The following Libraries are referenced for completing the assignment
This dataset is from kaggle.com and provides insight on the breweries exist across United States. Below are several analysis performed using the dataset.
brew_df <- data.table(read.csv("https://raw.githubusercontent.com/jey1987/DATA607/master/JR_TidyVerse_Assignment/breweries_us.csv",sep = ",", stringsAsFactors = F))
brew_df
brew_df <- brew_df %>%
mutate(state=replace_na(state,"No State Mentioned")) %>%
mutate(type=replace_na(type,"No Type Mentioned")) %>%
mutate(state=str_to_sentence(state)) %>%
mutate(type=str_to_sentence(type))
brew_df_state_count <- brew_df %>%
select(state) %>%
group_by(state) %>%
count()
brew_df_state_micro <- brew_df %>%
select(type,state) %>%
filter(type=="Microbrewery") %>%
group_by(state) %>%
count()
brew_df_state_brewpub <- brew_df %>%
select(type,state) %>%
filter(type=="Contractbrewery") %>%
group_by(state) %>%
count()
brew_df_state_brewname <- brew_df %>%
select(brewery_name,state) %>%
distinct(brewery_name,state) %>%
group_by(brewery_name,state) %>%
group_by(brewery_name) %>%
dplyr::summarise(cnt=dplyr::n()) %>%
filter(cnt>1)
brew_top5_across_state <- inner_join(brew_df_state_brewname, brew_df, by = "brewery_name")
plot_usmap(data = brew_df_state_count, values = "n",labels = TRUE) +
scale_fill_continuous(
low = "yellow", high = "red", name = "Brewery Count"
) + theme(legend.position = "right", plot.title = element_text(hjust = 0.5)) + labs(title = "Brewery Count by State")
plot_usmap(data = brew_df_state_micro, values = "n", labels = TRUE) +
scale_fill_continuous(
low = "yellow", high = "red", name = "Micro Brewery Count"
) + theme(legend.position = "right", plot.title = element_text(hjust = 0.5)) + labs(title = "MicroBrewery Count by State")

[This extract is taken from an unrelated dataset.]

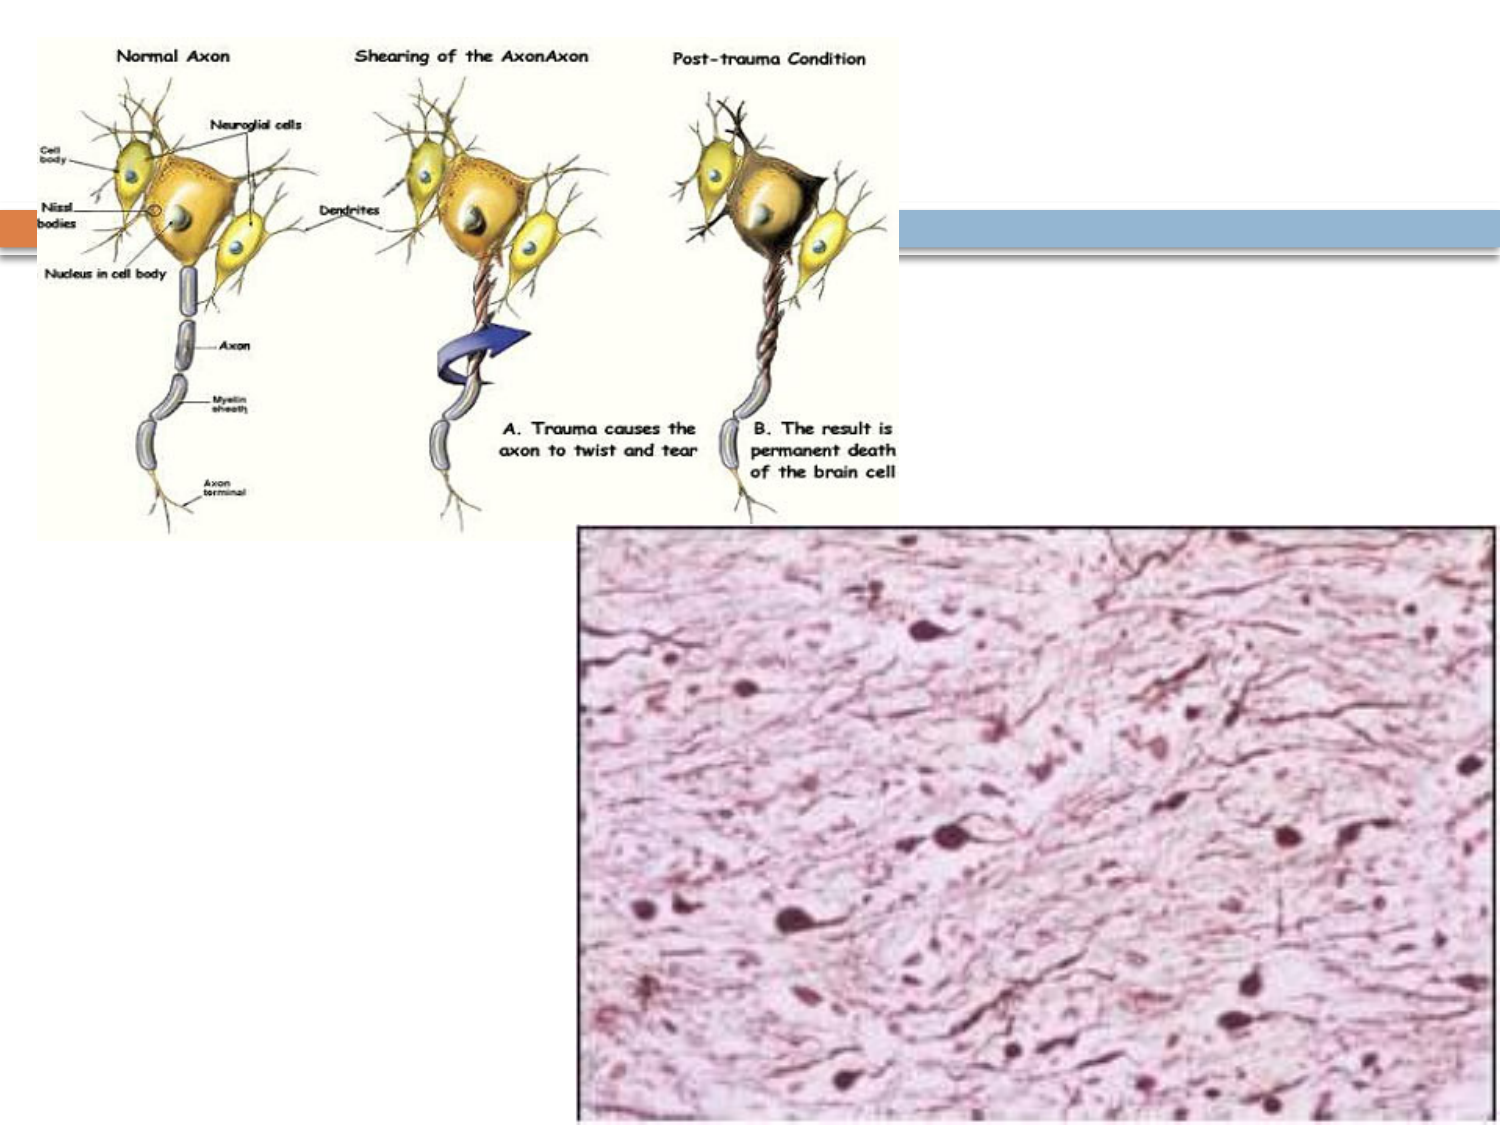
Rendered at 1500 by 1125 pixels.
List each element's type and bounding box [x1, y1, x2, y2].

picture [574, 524, 1500, 1125]
list [37, 37, 899, 541]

plot_usmap(data = brew_df_state_brewpub, values = "n", labels = TRUE) +
scale_fill_continuous(
low = "yellow", high = "red", name = "Contract Brewery Count"
) + theme(legend.position = "right", plot.title = element_text(hjust = 0.5)) + labs(title = "Contract Brewery Count by State")
ggplot(brew_top5_across_state, aes(fill=state , y=cnt, x=brewery_name)) +
geom_bar( stat="identity", position="fill") + theme(axis.text.x = element_text(angle=90)) + xlab("Brewing Co.") + ylab("Number of Breweries by State") +
ggtitle("Breweries who serve more than one state")
Note that the echo = FALSE parameter was added to the code chunk to prevent printing of the R code that generated the plot.